• **Try it**
Could you copy out all of the records below exactly, leaving out every picture?

• **Recorded information**

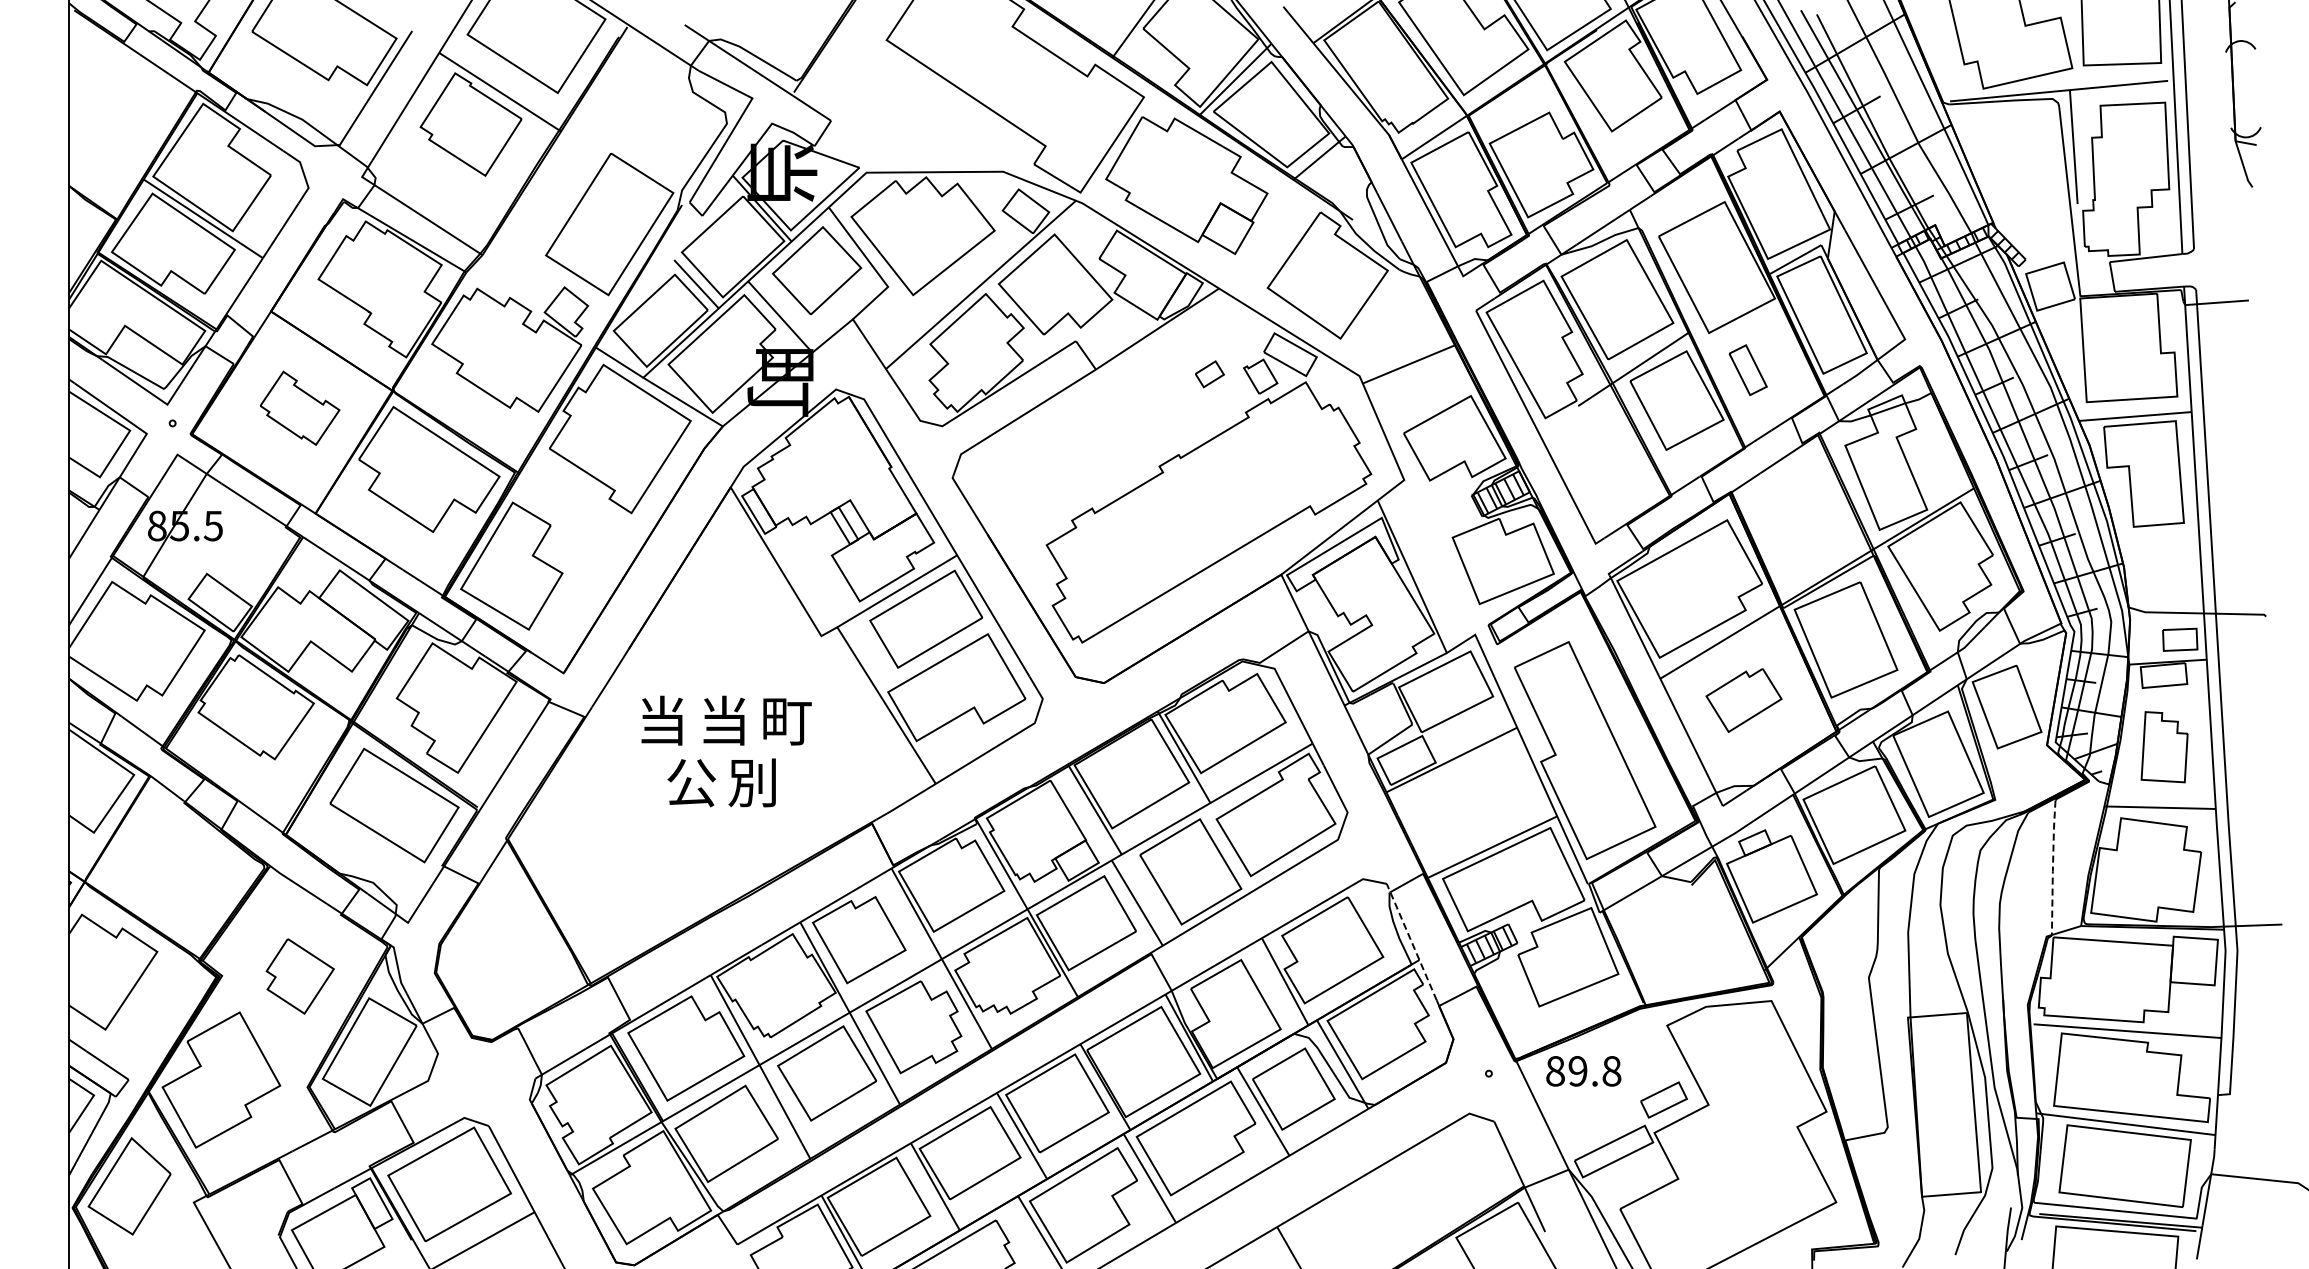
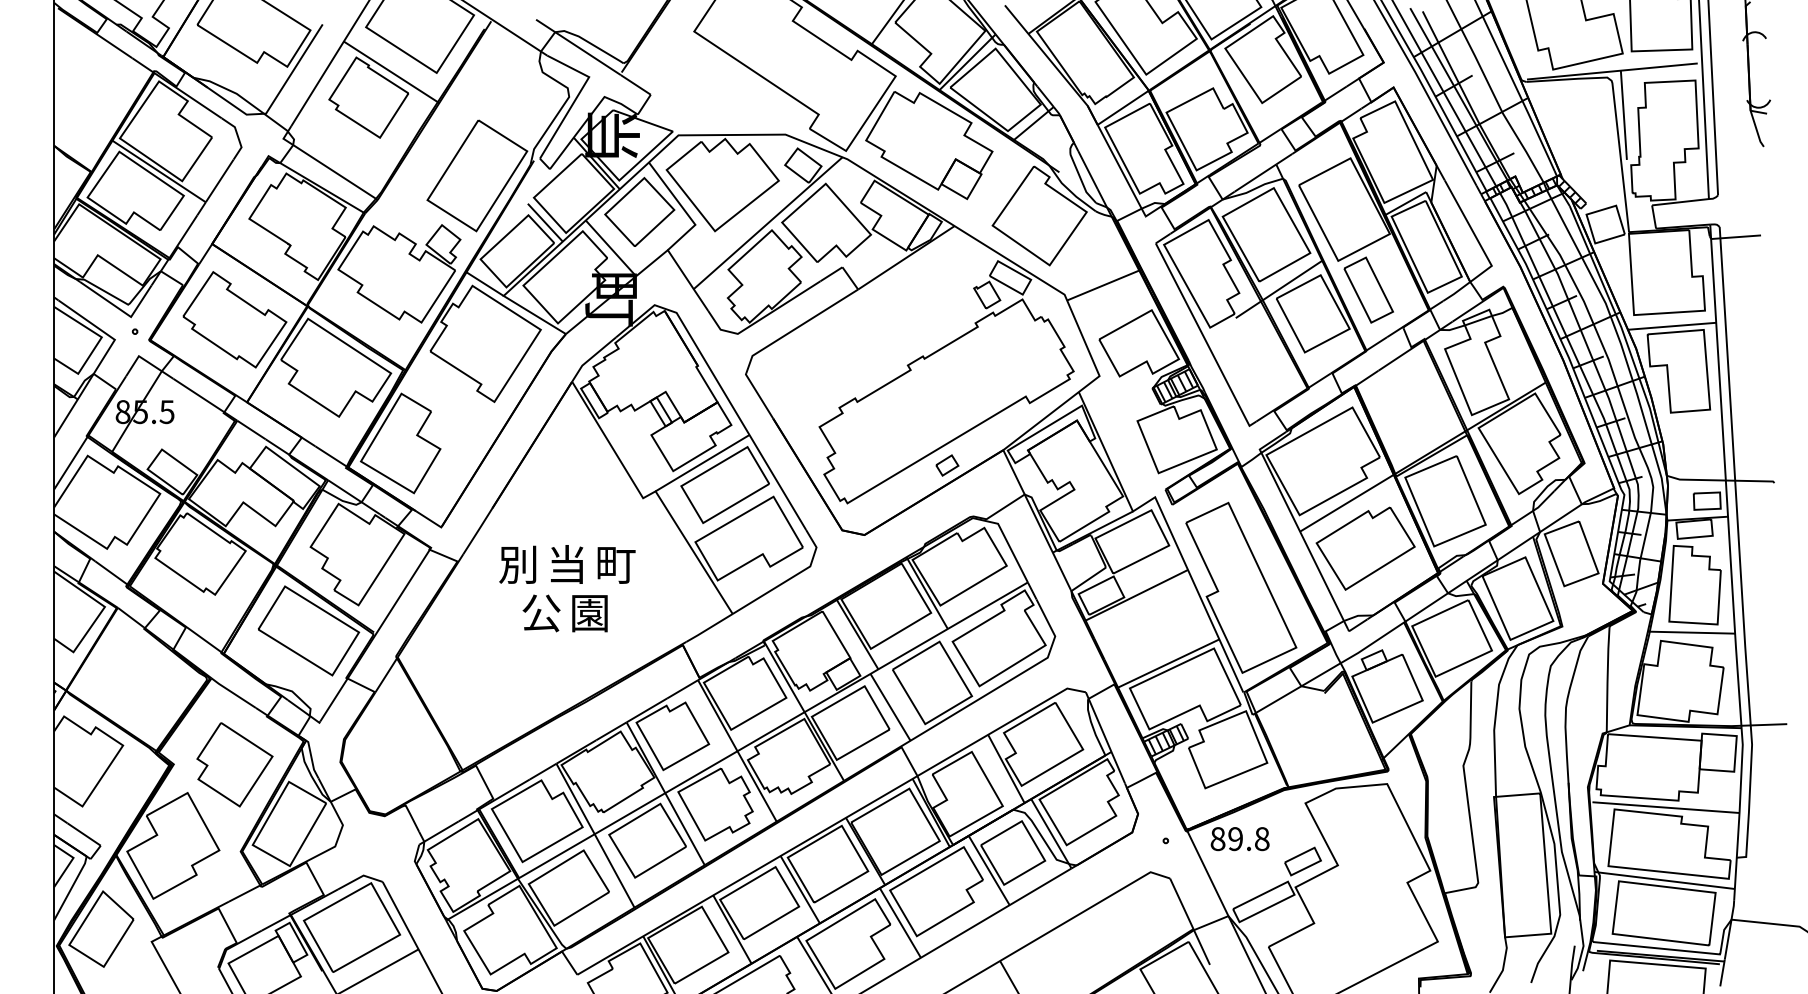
part: (1748, 369) -> (1369, 289), size x1.67
part: (1209, 374) -> (947, 465), moved
part: (299, 408) -> (234, 320), size x1.67
part: (1743, 700) -> (1365, 548), size x1.67
text: (660, 720) -> (517, 564), 当 -> 別
part: (2164, 747) -> (1694, 585), size x1.43
text: (752, 782) -> (589, 612), 別 -> 園
line: (2052, 867) -> (1607, 679), dashed -> solid
line: (1411, 942) -> (1105, 738), dashed -> solid
part: (300, 976) -> (235, 764), size x1.43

• **Output for this exercise**
part: (1748, 369) -> (1369, 289), size x1.67
part: (1209, 374) -> (947, 465), moved
part: (299, 408) -> (234, 320), size x1.67
part: (1743, 700) -> (1365, 548), size x1.67
text: (660, 720) -> (517, 564), 当 -> 別
part: (2164, 747) -> (1694, 585), size x1.43
text: (752, 782) -> (589, 612), 別 -> 園
line: (2052, 867) -> (1607, 679), dashed -> solid
line: (1411, 942) -> (1105, 738), dashed -> solid
part: (300, 976) -> (235, 764), size x1.43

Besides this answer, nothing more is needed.